D’accordo che i bianconeri siano in trasformazione e che il messaggio tutt’altro che implicito è che il vero capitano della nuova era sia “il gruppo”, ma la mobilità dei gradi non ha convinto tifosi e opinione pubblica. Ogni squadra ha bisogno di un capitano ufficiale e riconosciuto dai compagni, a prescindere da quali siano le modalità individuate per sceglierlo, che si tratti di anzianità di servizio o di doti innate da leader.
La Roma non dimentica i propri miti: l’omaggio che commuove i tifosi
In un club come la Roma, ad esempio, il capitano itinerante non sarebbe proponibile. Il forte attaccamento dei tifosi alla squadra necessita di “consegnare” al popolo giallorosso una figura di riferimento, che nella maggior parte dei casi è coincisa con una bandiera, meglio se romana doc e cresciuta nel vivaio. Da Amadei a Di Bartolomei, da Giannini a Totti e De Rossi, gli esempi sono molteplici e famosi.
Le eccezioni non sono però mancate e il riferimento è a chi pur essendo nato lontano dalla Capitale è riuscito a farsi amare dai tifosi, avendo legato tutta la propria carriera ai colori giallorossi. Stiamo parlando di Giacomo Losi, cremonese di nascita, ma terzo nella classifica all time di presenze, con 386 gettoni accumulati dal 1954 al 1969, e scomparso nel febbraio 2024 a 88 anni.
Caso chiuso, il ricordo della bandiera senza tempo unisce tutti
Un anno dopo il club ha deciso di omaggiare l’ex difensore intitolandogli un campo del centro sportivo “Fulvio Bernardini” di Trigoria. A darne notizia è stato lo stesso club giallorosso, che equipara quindi Losi ad Agostino Di Bartolomei e ad Amedeo Amadei, le altre due leggende romaniste che hanno ricevuto questo omaggio. Un’iniziativa che non può che far felice tutto il popolo giallorosso, profondamente attaccato a Losi che nel corso degli anni ha mantenuto vivo il proprio amore per la Roma, vivendo nella Capitale e recandosi all’Olimpico fin quando la salute gliel’ha consentito.

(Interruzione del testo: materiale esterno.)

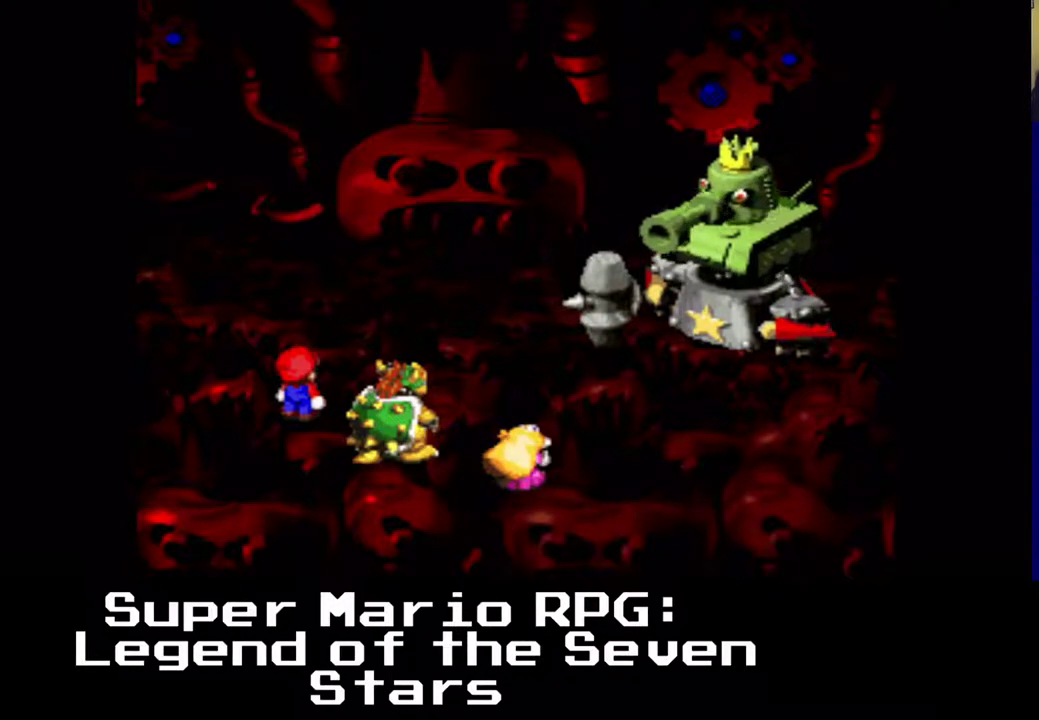
{"buttons": [], "events": []}
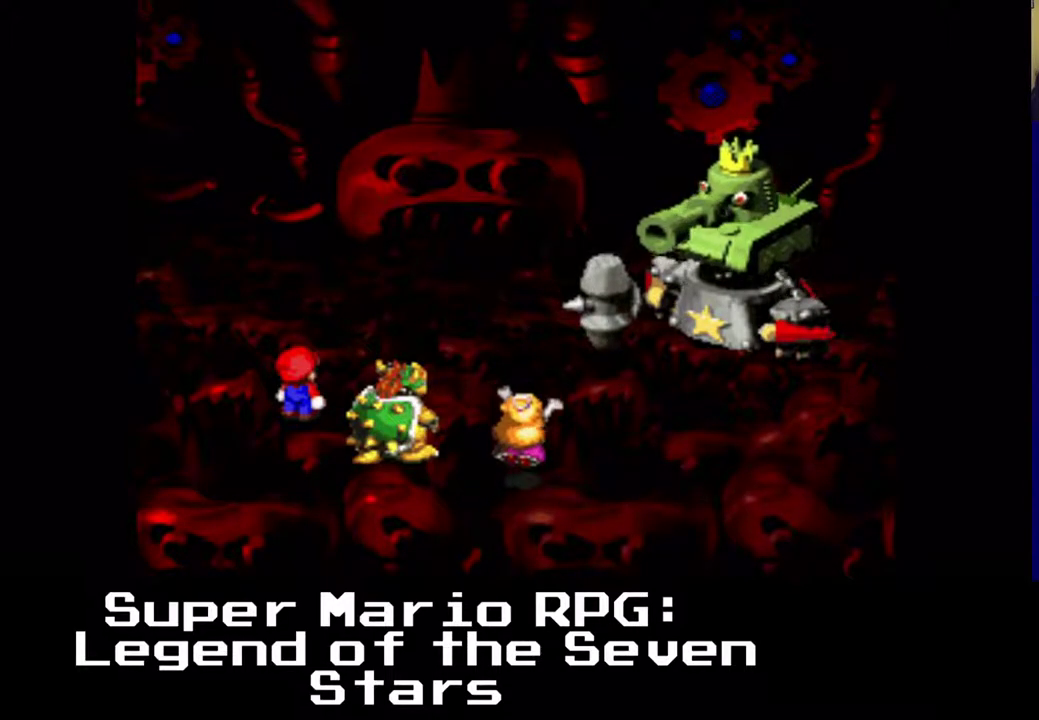
{"buttons": [], "events": []}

L’iniziativa permette inoltre di spegnere in via definitiva le polemiche scoppiate dopo che al funerale di Losi la Roma si era limitata a far pervenire una corona di fiori e a inviare quattro ragazzi del settore giovanile, senza rappresentanti della prima squadra. Ne nacque un vero e proprio incidente diplomatico, chiuso dalle scuse ufficiali dell’allora allenatore giallorosso Daniele De Rossi alla famiglia di Losi, prontamente accettate. Ora il legame tra la storia della Roma e “Giacomino” si rafforza ulteriormente e si tramanda alle nuove generazioni di giocatori che si alleneranno nel campo a lui intitolato.